Le livre explore les traces paradoxales laissées par une des figures – pas la plus connue – du groupe Manouchian. De lui, il reste peu d’images, hormis quelques portraits dessinés, des photos d’équipes, un photomaton de 1938 ou une photo d’identité sur sa licence de footballeur. Les clichés enregistrent son regard droit, ses traits nobles de beau garçon.
Il faut imaginer entre les lignes une romance entre Rino et Inès Sacchetti, amie d’enfance, communiste et agent de liaison du FTP, avec laquelle il connaîtra en juin 1943 une brève escapade en Normandie, tous deux envoyés au vert pour échapper à la surveillance. C’est elle qui reconnaîtra son corps, à ses chaussures, quand les fusillés enterrés dans la fosse commune du cimetière d’Ivry seront exhumés en 1944 afin de leur donner une sépulture plus digne.
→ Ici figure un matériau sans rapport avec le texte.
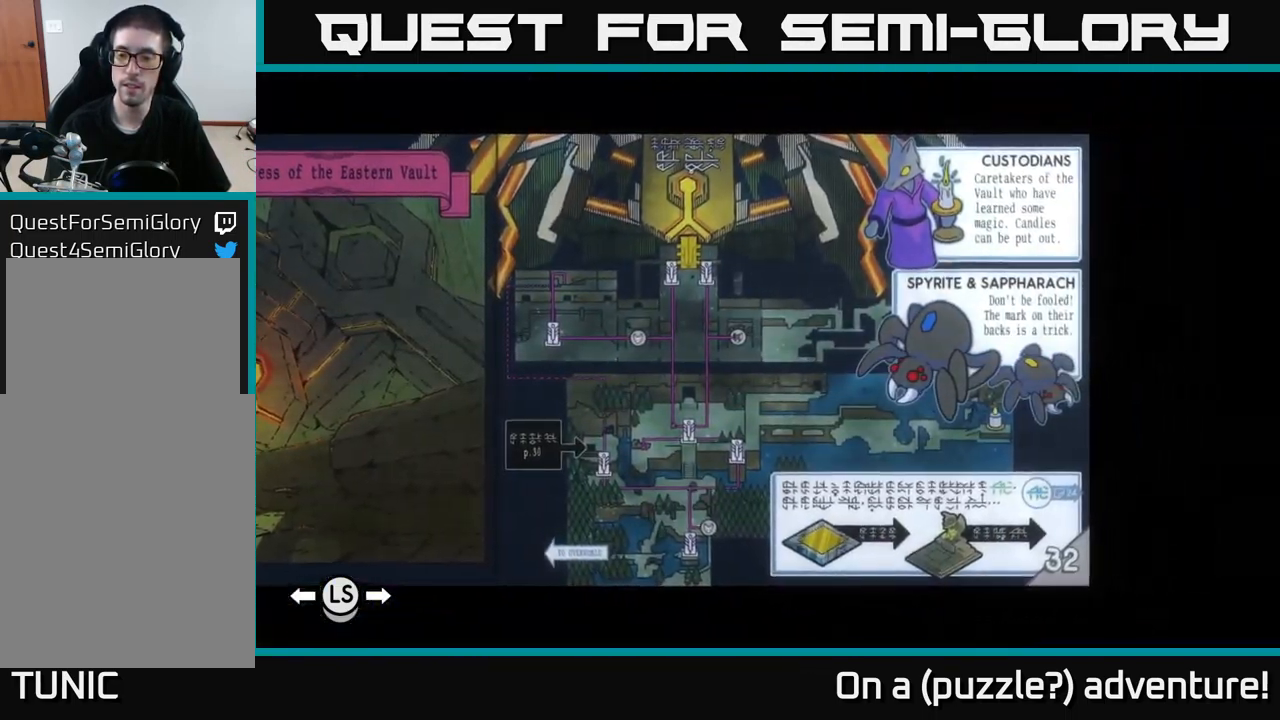
{"buttons": [], "left_stick": "center", "right_stick": "center", "events": [[217, "R1", "down"], [300, "R1", "up"]]}
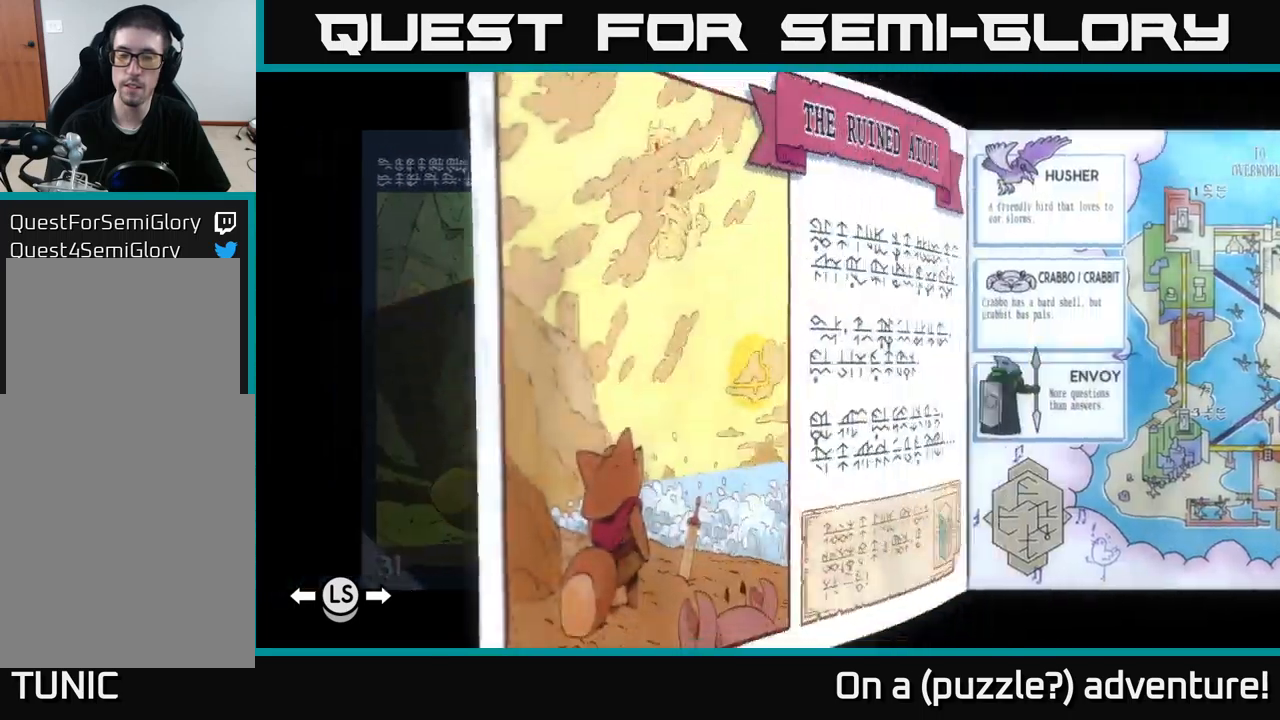
{"buttons": [], "left_stick": "center", "right_stick": "center", "events": []}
L’ouvrage consacre sa dernière partie aux mémoires plurielles au travers desquelles Della Negra est tardivement passé à la postérité. Mémoire collective de la Résistance, de l’Affiche rouge et du groupe Manouchian, des luttes antifasciste et communiste (bien qu’il ne fût jamais encarté) et, bien sûr, hommages du Red Star et de ses supporters, qui ont donné – officieusement – son nom à l’une des tribunes du Stade Bauer.
Malgré le caractère éphémère de son passage dans le club audonien, celui-ci est devenu le principal dépositaire de cette mémoire. Peut-être cette biographie précieuse inspirera-t-elle une fiction qui donnerait à Rino Della Negra la postérité que sa brève vie et sa mort héroïque appellent.